The Future of Crypto ETFs
By Brett Tejpaul, Head of Institutional Sales, Trading and Prime, Coinbase
The launch of the first bitcoin futures exchange-traded fund (ETF) in October was a long-awaited milestone for the crypto industry, and its explosive growth shows the appetite investors have for digital asset funds.
For many in the crypto market, however, the Proshares Bitcoin Strategy ETF is seen as just a first step toward the bigger goal: Getting regulatory approval for an ETF that gets exposure to bitcoin itself, rather than just futures contracts. But regardless of whether a fund is getting its exposure to bitcoin futures or to the cryptocurrency itself, it’s critical to investors that the management team brings a wealth of crypto-native experience to what will be a first-generation product.
A bitcoin ETF will bring unique opportunities for investors, but will also present unique challenges on the investment management side.
Building an ETF Infrastructure
The backlog of applications seeking regulatory approval for a bitcoin spot ETF is a clear sign that the crypto industry is interested in more than just a fund tied to futures contracts. But what exactly would a bitcoin ETF look like?
In fact, the foundation and infrastructure for a bitcoin ETF is already in place. In 2013, Grayscale Investments, the largest digital currency asset manager in the world, launched Grayscale® Bitcoin Trust (Symbol: GBTC), becoming the first company to launch a publicly traded bitcoin fund in the U.S. It also remains the only firm to convert a bitcoin fund into an SEC-reporting company.
To be sure, Grayscale has always been fully committed to converting GBTC into an ETF when the regulators give the greenlight. And by already having a product in the marketplace with a well-recognized brand, a strong asset base, a liquidity profile, and a broader trading ecosystem there to support the liquidity of the product, Grayscale is uniquely positioned to launch a crypto ETF.
From its inception, the firm has been focused on building an infrastructure that can scale to meet its evolving needs - and the needs of its investors. With that in mind, Grayscale selected Coinbase Custody in 2019 to serve as its qualified custodian, seeking a custody provider that could offer robust security, insurance coverage, and regulatory compliance.

REQUIRED ACTION A >>
From the article on crypto ETFs, list each quality Grayscale sought in a custody provider when it selected Coinbase Custody.
REQUIRED ACTION B >>
Quote the passage of the article on crypto ETFs between "For many in" and "a first-generation product.", inclusive.
These rows have no connection to the article on crypto ETFs.

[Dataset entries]

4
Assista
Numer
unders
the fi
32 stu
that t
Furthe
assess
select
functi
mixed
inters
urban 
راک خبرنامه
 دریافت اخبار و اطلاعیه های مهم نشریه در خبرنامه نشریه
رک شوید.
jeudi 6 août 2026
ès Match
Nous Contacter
* * *
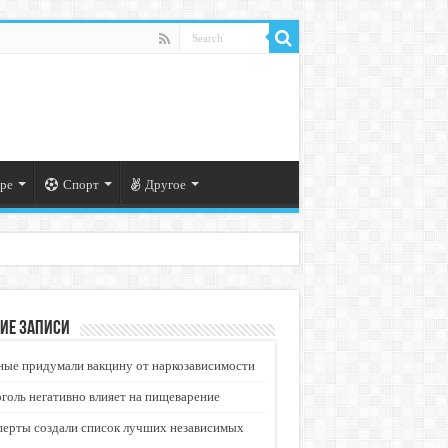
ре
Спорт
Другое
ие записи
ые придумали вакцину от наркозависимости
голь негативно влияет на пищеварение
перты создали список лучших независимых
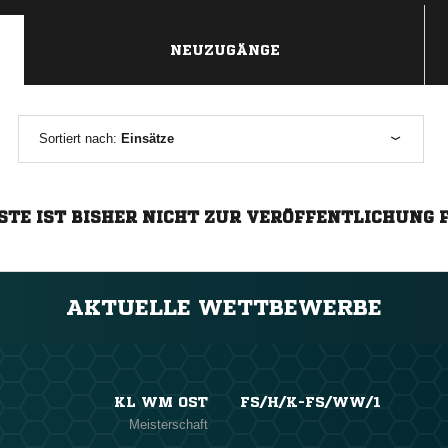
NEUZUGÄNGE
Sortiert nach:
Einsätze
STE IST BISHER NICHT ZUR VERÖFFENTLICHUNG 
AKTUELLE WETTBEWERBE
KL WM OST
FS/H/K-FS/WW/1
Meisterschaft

EXERCISE ANSWER A >>
- Robust security
- Insurance coverage
- Regulatory compliance

EXERCISE ANSWER B >>
For many in the crypto market, however, the Proshares Bitcoin Strategy ETF is seen as just a first step toward the bigger goal: Getting regulatory approval for an ETF that gets exposure to bitcoin itself, rather than just futures contracts. But regardless of whether a fund is getting its exposure to bitcoin futures or to the cryptocurrency itself, it’s critical to investors that the management team brings a wealth of crypto-native experience to what will be a first-generation product.